__EXERCISE DESCRIPTION__:
Work out how many lines in the material below hold the word "komersial". Write only the number.

__DATASET RECORDS__:
⟨

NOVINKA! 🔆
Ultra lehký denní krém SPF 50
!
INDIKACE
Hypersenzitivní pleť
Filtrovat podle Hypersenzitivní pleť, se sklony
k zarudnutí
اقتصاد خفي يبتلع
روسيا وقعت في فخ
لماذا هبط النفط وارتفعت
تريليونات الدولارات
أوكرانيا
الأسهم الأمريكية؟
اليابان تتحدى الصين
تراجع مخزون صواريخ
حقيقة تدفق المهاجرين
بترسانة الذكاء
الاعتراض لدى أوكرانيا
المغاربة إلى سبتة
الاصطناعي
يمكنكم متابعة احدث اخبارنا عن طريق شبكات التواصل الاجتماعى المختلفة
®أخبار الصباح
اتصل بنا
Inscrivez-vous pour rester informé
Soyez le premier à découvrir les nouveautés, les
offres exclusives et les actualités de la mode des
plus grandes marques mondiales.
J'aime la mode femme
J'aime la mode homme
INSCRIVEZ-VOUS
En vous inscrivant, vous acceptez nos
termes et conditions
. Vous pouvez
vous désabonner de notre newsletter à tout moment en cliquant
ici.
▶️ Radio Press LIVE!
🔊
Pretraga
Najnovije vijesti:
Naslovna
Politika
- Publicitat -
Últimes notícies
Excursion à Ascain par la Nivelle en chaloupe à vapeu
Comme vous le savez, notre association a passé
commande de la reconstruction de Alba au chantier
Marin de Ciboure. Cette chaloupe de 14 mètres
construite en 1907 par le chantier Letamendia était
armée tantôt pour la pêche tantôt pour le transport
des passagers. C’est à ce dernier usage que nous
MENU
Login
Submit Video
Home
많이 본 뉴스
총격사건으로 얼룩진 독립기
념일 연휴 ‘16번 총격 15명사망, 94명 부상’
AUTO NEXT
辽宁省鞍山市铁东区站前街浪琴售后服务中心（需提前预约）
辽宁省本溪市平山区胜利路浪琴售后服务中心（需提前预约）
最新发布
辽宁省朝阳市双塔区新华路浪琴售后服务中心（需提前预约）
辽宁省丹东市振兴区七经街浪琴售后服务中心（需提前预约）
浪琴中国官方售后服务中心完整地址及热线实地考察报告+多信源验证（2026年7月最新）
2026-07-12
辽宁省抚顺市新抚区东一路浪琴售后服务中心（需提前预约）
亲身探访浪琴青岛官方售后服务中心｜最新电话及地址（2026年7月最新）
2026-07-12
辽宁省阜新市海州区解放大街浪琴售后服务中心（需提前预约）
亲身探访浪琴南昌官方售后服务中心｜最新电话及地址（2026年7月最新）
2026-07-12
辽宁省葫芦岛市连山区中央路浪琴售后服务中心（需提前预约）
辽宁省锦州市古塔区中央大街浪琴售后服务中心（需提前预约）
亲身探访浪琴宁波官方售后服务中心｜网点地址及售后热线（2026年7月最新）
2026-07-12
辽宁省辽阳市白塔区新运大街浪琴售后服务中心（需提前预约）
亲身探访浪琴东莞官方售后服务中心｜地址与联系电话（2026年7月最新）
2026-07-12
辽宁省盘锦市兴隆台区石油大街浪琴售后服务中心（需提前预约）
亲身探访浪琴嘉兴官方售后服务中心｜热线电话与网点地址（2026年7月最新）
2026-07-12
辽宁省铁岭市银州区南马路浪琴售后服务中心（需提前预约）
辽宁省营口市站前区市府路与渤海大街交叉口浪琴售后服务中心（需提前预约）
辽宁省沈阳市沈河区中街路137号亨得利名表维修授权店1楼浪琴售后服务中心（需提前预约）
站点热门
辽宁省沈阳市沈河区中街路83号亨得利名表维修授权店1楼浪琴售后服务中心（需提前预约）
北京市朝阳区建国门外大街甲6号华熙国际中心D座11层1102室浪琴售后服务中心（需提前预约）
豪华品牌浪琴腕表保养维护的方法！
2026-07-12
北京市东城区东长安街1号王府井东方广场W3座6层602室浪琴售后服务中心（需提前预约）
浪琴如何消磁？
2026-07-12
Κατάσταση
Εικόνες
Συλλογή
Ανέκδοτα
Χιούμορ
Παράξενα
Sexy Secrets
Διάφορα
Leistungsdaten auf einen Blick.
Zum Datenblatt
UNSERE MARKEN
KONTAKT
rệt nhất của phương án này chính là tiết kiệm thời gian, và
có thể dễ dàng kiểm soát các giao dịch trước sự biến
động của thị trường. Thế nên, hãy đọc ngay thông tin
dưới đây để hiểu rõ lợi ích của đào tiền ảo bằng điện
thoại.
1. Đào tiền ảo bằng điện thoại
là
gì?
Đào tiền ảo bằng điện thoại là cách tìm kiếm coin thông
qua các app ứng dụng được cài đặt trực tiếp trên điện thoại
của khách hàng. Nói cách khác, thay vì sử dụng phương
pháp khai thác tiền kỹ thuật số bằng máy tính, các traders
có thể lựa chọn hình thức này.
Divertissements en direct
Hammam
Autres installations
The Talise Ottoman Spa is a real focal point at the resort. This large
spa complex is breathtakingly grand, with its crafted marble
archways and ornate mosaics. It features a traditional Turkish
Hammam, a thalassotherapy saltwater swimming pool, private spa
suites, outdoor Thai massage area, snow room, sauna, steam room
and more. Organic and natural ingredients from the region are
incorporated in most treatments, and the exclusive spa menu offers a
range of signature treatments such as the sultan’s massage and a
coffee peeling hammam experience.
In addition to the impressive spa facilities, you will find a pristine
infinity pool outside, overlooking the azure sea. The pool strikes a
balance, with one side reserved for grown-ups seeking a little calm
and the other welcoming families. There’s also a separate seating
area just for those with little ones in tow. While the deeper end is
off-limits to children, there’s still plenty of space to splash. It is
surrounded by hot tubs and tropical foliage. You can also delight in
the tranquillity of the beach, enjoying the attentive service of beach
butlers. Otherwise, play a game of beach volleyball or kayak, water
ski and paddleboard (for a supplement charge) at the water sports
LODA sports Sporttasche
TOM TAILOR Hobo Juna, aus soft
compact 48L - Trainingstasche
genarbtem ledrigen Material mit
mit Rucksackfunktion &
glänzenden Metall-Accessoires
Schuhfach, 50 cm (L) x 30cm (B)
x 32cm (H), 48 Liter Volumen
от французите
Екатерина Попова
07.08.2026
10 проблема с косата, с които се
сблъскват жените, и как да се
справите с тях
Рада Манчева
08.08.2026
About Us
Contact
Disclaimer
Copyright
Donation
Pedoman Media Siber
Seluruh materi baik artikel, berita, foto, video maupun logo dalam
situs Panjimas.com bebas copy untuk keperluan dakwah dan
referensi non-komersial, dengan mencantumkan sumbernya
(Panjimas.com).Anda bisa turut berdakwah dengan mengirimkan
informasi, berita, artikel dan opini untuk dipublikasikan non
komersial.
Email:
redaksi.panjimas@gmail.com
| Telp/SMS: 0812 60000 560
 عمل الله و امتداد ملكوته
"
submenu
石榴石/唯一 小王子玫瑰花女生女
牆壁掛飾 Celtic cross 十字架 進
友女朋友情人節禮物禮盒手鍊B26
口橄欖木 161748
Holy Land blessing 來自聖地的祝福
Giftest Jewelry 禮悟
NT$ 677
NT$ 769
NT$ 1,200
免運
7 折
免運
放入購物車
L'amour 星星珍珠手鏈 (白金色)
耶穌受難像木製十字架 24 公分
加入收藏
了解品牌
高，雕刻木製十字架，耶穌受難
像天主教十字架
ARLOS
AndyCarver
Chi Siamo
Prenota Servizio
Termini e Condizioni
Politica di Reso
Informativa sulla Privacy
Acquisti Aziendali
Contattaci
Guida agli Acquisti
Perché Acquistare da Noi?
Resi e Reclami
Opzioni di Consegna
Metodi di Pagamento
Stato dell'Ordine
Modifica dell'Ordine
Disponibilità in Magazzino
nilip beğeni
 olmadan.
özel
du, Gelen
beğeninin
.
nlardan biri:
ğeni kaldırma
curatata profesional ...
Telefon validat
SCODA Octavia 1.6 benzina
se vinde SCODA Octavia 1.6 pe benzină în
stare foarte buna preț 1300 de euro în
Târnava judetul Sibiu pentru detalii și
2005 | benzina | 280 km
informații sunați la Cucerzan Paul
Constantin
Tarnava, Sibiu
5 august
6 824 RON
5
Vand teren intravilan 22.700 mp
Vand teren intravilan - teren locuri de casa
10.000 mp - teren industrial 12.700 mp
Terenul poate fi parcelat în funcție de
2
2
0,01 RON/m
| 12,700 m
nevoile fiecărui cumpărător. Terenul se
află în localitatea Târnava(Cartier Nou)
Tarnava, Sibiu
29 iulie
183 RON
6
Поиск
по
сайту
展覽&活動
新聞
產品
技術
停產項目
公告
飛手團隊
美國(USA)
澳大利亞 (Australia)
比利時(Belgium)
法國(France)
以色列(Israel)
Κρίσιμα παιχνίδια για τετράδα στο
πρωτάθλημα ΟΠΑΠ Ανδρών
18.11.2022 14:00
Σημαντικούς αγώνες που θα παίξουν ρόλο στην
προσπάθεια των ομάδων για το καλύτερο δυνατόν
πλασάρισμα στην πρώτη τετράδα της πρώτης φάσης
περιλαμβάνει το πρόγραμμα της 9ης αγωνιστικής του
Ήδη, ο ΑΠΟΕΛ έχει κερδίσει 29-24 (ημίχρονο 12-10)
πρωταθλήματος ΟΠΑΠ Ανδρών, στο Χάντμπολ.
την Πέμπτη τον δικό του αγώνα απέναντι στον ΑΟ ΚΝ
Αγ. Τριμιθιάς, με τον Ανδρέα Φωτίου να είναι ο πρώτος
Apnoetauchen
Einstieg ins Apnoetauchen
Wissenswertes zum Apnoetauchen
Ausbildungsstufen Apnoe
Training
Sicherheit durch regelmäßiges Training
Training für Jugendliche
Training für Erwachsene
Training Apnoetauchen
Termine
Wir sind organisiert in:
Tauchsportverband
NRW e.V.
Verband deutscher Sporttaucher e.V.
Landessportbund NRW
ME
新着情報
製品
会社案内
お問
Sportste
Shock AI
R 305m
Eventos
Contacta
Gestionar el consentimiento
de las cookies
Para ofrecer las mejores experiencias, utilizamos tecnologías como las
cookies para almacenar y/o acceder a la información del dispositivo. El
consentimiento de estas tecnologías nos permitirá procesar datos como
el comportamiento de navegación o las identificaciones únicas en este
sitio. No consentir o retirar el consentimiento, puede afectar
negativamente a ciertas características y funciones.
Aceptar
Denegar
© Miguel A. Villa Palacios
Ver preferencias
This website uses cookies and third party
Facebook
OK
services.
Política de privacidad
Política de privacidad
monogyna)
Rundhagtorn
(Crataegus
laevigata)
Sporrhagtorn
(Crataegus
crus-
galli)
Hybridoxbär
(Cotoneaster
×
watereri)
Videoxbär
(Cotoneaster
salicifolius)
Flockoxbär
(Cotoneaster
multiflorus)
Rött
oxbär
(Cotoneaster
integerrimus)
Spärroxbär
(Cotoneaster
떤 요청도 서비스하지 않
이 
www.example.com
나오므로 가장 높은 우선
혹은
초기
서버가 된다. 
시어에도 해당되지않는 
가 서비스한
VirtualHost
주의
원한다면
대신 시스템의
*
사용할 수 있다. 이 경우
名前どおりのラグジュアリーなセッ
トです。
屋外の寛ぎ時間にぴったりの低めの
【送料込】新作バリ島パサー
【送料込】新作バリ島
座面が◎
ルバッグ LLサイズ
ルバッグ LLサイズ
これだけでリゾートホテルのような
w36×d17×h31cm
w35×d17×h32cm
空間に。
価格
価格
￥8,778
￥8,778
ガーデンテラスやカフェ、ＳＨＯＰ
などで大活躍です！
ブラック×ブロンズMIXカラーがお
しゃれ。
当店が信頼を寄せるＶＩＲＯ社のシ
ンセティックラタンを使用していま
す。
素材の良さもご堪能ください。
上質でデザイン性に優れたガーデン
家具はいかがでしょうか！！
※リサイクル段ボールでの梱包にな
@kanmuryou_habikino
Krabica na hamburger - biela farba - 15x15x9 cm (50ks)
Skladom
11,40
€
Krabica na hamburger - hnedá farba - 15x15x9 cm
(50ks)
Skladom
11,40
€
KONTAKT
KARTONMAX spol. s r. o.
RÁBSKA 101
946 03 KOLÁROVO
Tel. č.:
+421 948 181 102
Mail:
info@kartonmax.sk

⟩

__ANSWER TO THIS EXERCISE__:
2